[Written problem]:
Give all of the lines again, with nothing added or dropped.

[Input]:
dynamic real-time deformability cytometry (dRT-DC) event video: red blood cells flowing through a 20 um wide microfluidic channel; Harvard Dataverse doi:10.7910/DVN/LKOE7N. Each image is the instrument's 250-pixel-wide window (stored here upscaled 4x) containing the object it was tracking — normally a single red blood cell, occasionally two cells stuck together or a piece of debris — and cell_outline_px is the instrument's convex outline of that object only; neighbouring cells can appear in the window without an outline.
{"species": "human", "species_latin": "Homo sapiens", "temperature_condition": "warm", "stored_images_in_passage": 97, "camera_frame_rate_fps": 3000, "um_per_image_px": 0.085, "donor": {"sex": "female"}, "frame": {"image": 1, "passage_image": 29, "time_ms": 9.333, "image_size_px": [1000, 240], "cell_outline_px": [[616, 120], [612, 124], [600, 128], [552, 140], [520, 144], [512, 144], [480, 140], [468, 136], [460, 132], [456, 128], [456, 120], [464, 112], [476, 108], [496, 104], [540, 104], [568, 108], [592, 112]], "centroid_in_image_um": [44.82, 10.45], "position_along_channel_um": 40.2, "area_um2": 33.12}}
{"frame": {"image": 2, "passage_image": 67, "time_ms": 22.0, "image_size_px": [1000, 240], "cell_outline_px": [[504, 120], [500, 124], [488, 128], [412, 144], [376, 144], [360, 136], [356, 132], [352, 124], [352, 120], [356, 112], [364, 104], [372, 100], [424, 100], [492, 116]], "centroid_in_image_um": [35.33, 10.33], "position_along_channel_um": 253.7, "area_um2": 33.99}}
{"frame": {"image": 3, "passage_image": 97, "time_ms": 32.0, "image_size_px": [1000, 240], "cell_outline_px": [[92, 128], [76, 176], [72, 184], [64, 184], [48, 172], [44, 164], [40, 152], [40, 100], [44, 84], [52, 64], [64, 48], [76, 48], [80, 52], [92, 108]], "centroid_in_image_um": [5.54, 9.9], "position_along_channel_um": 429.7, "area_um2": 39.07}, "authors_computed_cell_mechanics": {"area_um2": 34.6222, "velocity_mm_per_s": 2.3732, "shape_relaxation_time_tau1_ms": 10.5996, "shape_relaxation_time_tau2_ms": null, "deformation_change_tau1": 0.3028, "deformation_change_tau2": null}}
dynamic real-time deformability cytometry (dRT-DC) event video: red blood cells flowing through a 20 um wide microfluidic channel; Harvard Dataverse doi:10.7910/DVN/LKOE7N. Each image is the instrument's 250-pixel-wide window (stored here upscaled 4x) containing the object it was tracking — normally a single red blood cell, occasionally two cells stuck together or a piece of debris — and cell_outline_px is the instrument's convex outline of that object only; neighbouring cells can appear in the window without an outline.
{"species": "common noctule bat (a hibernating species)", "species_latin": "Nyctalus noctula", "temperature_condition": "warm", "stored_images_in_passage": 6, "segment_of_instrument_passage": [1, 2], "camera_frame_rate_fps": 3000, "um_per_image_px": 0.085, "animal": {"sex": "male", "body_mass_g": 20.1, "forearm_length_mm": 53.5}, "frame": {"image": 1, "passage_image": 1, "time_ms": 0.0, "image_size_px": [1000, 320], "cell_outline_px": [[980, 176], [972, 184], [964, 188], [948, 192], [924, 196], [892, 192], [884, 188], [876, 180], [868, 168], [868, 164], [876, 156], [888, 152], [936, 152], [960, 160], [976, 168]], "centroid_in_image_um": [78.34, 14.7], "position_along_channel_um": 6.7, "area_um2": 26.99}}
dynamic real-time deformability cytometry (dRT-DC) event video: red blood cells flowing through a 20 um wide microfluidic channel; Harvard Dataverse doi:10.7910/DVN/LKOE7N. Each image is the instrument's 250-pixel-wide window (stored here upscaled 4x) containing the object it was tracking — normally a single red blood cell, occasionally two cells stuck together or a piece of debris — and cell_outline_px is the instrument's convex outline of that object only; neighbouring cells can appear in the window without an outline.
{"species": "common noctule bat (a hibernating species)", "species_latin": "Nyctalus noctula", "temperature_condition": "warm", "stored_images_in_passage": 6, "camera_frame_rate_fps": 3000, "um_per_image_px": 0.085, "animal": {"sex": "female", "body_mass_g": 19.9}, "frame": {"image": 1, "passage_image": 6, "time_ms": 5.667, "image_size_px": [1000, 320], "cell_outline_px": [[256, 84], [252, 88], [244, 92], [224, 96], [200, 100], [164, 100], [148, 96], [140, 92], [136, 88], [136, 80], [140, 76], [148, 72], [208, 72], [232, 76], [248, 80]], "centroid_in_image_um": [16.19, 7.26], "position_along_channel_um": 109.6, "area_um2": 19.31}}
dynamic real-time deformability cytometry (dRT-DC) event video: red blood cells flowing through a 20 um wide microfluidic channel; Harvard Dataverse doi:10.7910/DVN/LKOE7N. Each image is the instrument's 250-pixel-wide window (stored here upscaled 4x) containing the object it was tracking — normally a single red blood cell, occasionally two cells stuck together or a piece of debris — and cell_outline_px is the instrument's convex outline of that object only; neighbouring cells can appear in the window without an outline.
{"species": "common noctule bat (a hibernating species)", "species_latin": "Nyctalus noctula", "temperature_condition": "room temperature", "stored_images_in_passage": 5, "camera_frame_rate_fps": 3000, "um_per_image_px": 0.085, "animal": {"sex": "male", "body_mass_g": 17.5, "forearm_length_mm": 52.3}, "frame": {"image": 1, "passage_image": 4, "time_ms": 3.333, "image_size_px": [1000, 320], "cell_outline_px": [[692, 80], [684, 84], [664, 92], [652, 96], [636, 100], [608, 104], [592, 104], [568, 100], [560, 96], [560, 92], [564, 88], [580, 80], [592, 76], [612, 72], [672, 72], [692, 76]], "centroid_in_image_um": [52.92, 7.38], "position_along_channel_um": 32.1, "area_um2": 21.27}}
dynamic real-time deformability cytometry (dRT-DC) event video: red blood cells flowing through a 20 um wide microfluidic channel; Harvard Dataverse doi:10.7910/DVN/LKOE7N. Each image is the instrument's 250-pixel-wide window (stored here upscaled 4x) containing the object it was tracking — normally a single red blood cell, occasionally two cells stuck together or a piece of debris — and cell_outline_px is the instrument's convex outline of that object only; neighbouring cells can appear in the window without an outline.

[Expected answer]:
dynamic real-time deformability cytometry (dRT-DC) event video: red blood cells flowing through a 20 um wide microfluidic channel; Harvard Dataverse doi:10.7910/DVN/LKOE7N. Each image is the instrument's 250-pixel-wide window (stored here upscaled 4x) containing the object it was tracking — normally a single red blood cell, occasionally two cells stuck together or a piece of debris — and cell_outline_px is the instrument's convex outline of that object only; neighbouring cells can appear in the window without an outline.
{"species": "human", "species_latin": "Homo sapiens", "temperature_condition": "warm", "stored_images_in_passage": 97, "camera_frame_rate_fps": 3000, "um_per_image_px": 0.085, "donor": {"sex": "female"}, "frame": {"image": 1, "passage_image": 29, "time_ms": 9.333, "image_size_px": [1000, 240], "cell_outline_px": [[616, 120], [612, 124], [600, 128], [552, 140], [520, 144], [512, 144], [480, 140], [468, 136], [460, 132], [456, 128], [456, 120], [464, 112], [476, 108], [496, 104], [540, 104], [568, 108], [592, 112]], "centroid_in_image_um": [44.82, 10.45], "position_along_channel_um": 40.2, "area_um2": 33.12}}
{"frame": {"image": 2, "passage_image": 67, "time_ms": 22.0, "image_size_px": [1000, 240], "cell_outline_px": [[504, 120], [500, 124], [488, 128], [412, 144], [376, 144], [360, 136], [356, 132], [352, 124], [352, 120], [356, 112], [364, 104], [372, 100], [424, 100], [492, 116]], "centroid_in_image_um": [35.33, 10.33], "position_along_channel_um": 253.7, "area_um2": 33.99}}
{"frame": {"image": 3, "passage_image": 97, "time_ms": 32.0, "image_size_px": [1000, 240], "cell_outline_px": [[92, 128], [76, 176], [72, 184], [64, 184], [48, 172], [44, 164], [40, 152], [40, 100], [44, 84], [52, 64], [64, 48], [76, 48], [80, 52], [92, 108]], "centroid_in_image_um": [5.54, 9.9], "position_along_channel_um": 429.7, "area_um2": 39.07}, "authors_computed_cell_mechanics": {"area_um2": 34.6222, "velocity_mm_per_s": 2.3732, "shape_relaxation_time_tau1_ms": 10.5996, "shape_relaxation_time_tau2_ms": null, "deformation_change_tau1": 0.3028, "deformation_change_tau2": null}}
dynamic real-time deformability cytometry (dRT-DC) event video: red blood cells flowing through a 20 um wide microfluidic channel; Harvard Dataverse doi:10.7910/DVN/LKOE7N. Each image is the instrument's 250-pixel-wide window (stored here upscaled 4x) containing the object it was tracking — normally a single red blood cell, occasionally two cells stuck together or a piece of debris — and cell_outline_px is the instrument's convex outline of that object only; neighbouring cells can appear in the window without an outline.
{"species": "common noctule bat (a hibernating species)", "species_latin": "Nyctalus noctula", "temperature_condition": "warm", "stored_images_in_passage": 6, "segment_of_instrument_passage": [1, 2], "camera_frame_rate_fps": 3000, "um_per_image_px": 0.085, "animal": {"sex": "male", "body_mass_g": 20.1, "forearm_length_mm": 53.5}, "frame": {"image": 1, "passage_image": 1, "time_ms": 0.0, "image_size_px": [1000, 320], "cell_outline_px": [[980, 176], [972, 184], [964, 188], [948, 192], [924, 196], [892, 192], [884, 188], [876, 180], [868, 168], [868, 164], [876, 156], [888, 152], [936, 152], [960, 160], [976, 168]], "centroid_in_image_um": [78.34, 14.7], "position_along_channel_um": 6.7, "area_um2": 26.99}}
dynamic real-time deformability cytometry (dRT-DC) event video: red blood cells flowing through a 20 um wide microfluidic channel; Harvard Dataverse doi:10.7910/DVN/LKOE7N. Each image is the instrument's 250-pixel-wide window (stored here upscaled 4x) containing the object it was tracking — normally a single red blood cell, occasionally two cells stuck together or a piece of debris — and cell_outline_px is the instrument's convex outline of that object only; neighbouring cells can appear in the window without an outline.
{"species": "common noctule bat (a hibernating species)", "species_latin": "Nyctalus noctula", "temperature_condition": "warm", "stored_images_in_passage": 6, "camera_frame_rate_fps": 3000, "um_per_image_px": 0.085, "animal": {"sex": "female", "body_mass_g": 19.9}, "frame": {"image": 1, "passage_image": 6, "time_ms": 5.667, "image_size_px": [1000, 320], "cell_outline_px": [[256, 84], [252, 88], [244, 92], [224, 96], [200, 100], [164, 100], [148, 96], [140, 92], [136, 88], [136, 80], [140, 76], [148, 72], [208, 72], [232, 76], [248, 80]], "centroid_in_image_um": [16.19, 7.26], "position_along_channel_um": 109.6, "area_um2": 19.31}}
dynamic real-time deformability cytometry (dRT-DC) event video: red blood cells flowing through a 20 um wide microfluidic channel; Harvard Dataverse doi:10.7910/DVN/LKOE7N. Each image is the instrument's 250-pixel-wide window (stored here upscaled 4x) containing the object it was tracking — normally a single red blood cell, occasionally two cells stuck together or a piece of debris — and cell_outline_px is the instrument's convex outline of that object only; neighbouring cells can appear in the window without an outline.
{"species": "common noctule bat (a hibernating species)", "species_latin": "Nyctalus noctula", "temperature_condition": "room temperature", "stored_images_in_passage": 5, "camera_frame_rate_fps": 3000, "um_per_image_px": 0.085, "animal": {"sex": "male", "body_mass_g": 17.5, "forearm_length_mm": 52.3}, "frame": {"image": 1, "passage_image": 4, "time_ms": 3.333, "image_size_px": [1000, 320], "cell_outline_px": [[692, 80], [684, 84], [664, 92], [652, 96], [636, 100], [608, 104], [592, 104], [568, 100], [560, 96], [560, 92], [564, 88], [580, 80], [592, 76], [612, 72], [672, 72], [692, 76]], "centroid_in_image_um": [52.92, 7.38], "position_along_channel_um": 32.1, "area_um2": 21.27}}
dynamic real-time deformability cytometry (dRT-DC) event video: red blood cells flowing through a 20 um wide microfluidic channel; Harvard Dataverse doi:10.7910/DVN/LKOE7N. Each image is the instrument's 250-pixel-wide window (stored here upscaled 4x) containing the object it was tracking — normally a single red blood cell, occasionally two cells stuck together or a piece of debris — and cell_outline_px is the instrument's convex outline of that object only; neighbouring cells can appear in the window without an outline.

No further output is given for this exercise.